Change for Good: Kaizen Event Empowers Employees in Curriculum Change Initiative

As the College of Medicine prepares to implement a new curriculum for first-year students, work is happening behind the scenes to make sure that content is delivered in the smoothest possible fashion – even with the extra demands of the hybrid delivery necessitated by COVID-19.  

Integral to these preparations is the curriculum operations team, consisting of curriculum managers and coordinators. The team works closely with module dyad leaders (formerly known as course directors) to ensure that their content is delivered appropriately.  

To go along with the new curriculum, the University is adopting Lean Six Sigma (LSS) efficiency processes. While LSS originated in the business world, its data-driven methods can be applied to many other settings.  

The curriculum operations team recently participated in a Lean event that looked at all of the processes and details involved in curriculum delivery, as a means of defining the best ways that it can support students and faculty. Facilitated by Lean Six Sigma black belt Lacey Madison, M.A., M.B.A., director of operations in the Department of Family and Community Medicine, this process empowered the curriculum team to look for areas of waste and to eliminate unneeded steps.   

The training was a kaizen, a Japanese term meaning “change for good.” Unlike a top-down directive, a kaizen begins with the premise that employees are the experts in their jobs and hold the keys to doing them more efficiently, says Madison. A facilitator helps them unlock the information.

Answer the Five Whys

At the recent kaizen, the curriculum operations team began by looking at its current process and writing down every step. Along the way, one tool utilized was  a process called the Five Whys to question those steps.

By the time you’ve gotten to the fifth why, you will probably have figured out what you need to fix, says Madison. As the facilitator, she helped them take fresh look at their processes so they could determine for themselves where improvements could be made.
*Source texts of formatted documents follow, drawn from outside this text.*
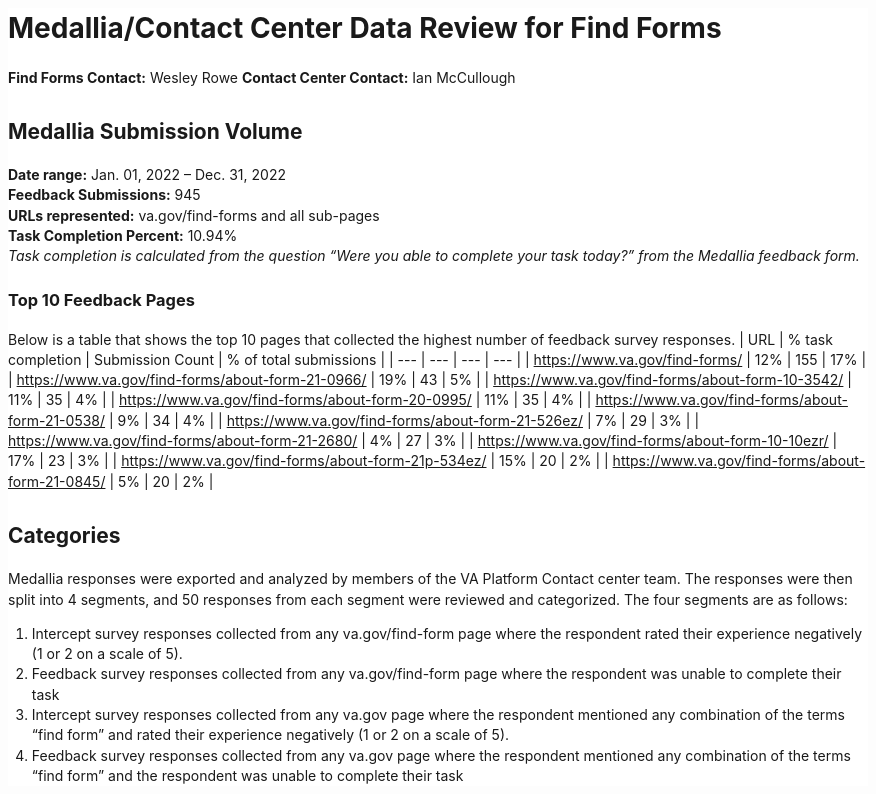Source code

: # Medallia/Contact Center Data Review for Find Forms

**Find Forms Contact:** Wesley Rowe
**Contact Center Contact:** Ian McCullough


## Medallia Submission Volume
**Date range:** Jan. 01, 2022 – Dec. 31, 2022<br>
**Feedback Submissions:** 945<br>
**URLs represented:** va.gov/find-forms and all sub-pages<br>
**Task Completion Percent:** 10.94%<br>
_Task completion is calculated from the question “Were you able to complete your task today?” from the Medallia feedback form._


### Top 10 Feedback Pages
Below is a table that shows the top 10 pages that collected the highest number of feedback survey responses. 
| URL | % task completion | Submission Count | % of total submissions |
| --- | --- | --- | --- |
| https://www.va.gov/find-forms/ | 12% | 155 | 17% |
| https://www.va.gov/find-forms/about-form-21-0966/ | 19% | 43 | 5% |
| https://www.va.gov/find-forms/about-form-10-3542/ | 11% | 35 | 4% |
| https://www.va.gov/find-forms/about-form-20-0995/ | 11% | 35 | 4% |
| https://www.va.gov/find-forms/about-form-21-0538/ | 9% | 34 | 4% |
| https://www.va.gov/find-forms/about-form-21-526ez/ | 7% | 29 | 3% |
| https://www.va.gov/find-forms/about-form-21-2680/ | 4% | 27 | 3% |
| https://www.va.gov/find-forms/about-form-10-10ezr/ | 17% | 23 | 3% |
| https://www.va.gov/find-forms/about-form-21p-534ez/ | 15% | 20 | 2% |
| https://www.va.gov/find-forms/about-form-21-0845/ | 5% | 20 | 2% |

## Categories
Medallia responses were exported and analyzed by members of the VA Platform Contact center team. The responses were then split into 4 segments, and 50 responses from each segment were reviewed and categorized. The four segments are as follows:
1. Intercept survey responses collected from any va.gov/find-form page where the respondent rated their experience negatively (1 or 2 on a scale of 5).
2. Feedback survey responses collected from any va.gov/find-form page where the respondent was unable to complete their task
3. Intercept survey responses collected from any va.gov page where the respondent mentioned any combination of the terms “find form” and rated their experience negatively (1 or 2 on a scale of 5).
4. Feedback survey responses collected from any va.gov page where the respondent mentioned any combination of the terms “find form” and the respondent was unable to complete their task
“Sometimes we’re all just too busy to say, ‘Why are we doing it this way?’” says Madison.

Find the Waste

A key precept of Lean thinking is that one-offs and workarounds for exceptional cases are the enemy of efficiency. “The goal is to find the outlier, variation and waste – and eliminate it,” says Madison. Whether you are an individual or a team, if you can standardize processes and avoid duplicative steps, you can do your job more quickly and efficiently.

Vanessa Painter, the curriculum coordinator for Population Health, the first module in the new curriculum, said, “Being a part of the kaizen event was a great experience. We were able to lay out everything we do as coordinators to support our students and our faculty and explore ways to streamline our work. I am excited to be involved with every aspect of this process, as it really has felt like we have a voice in the way we will operate.”

Alyssa Pryor, the curriculum coordinator in the Office of Medical Education, said, “The Lean training was a very beneficial experience for the coordinators. I felt that my comments and feedback were both valued and heard.”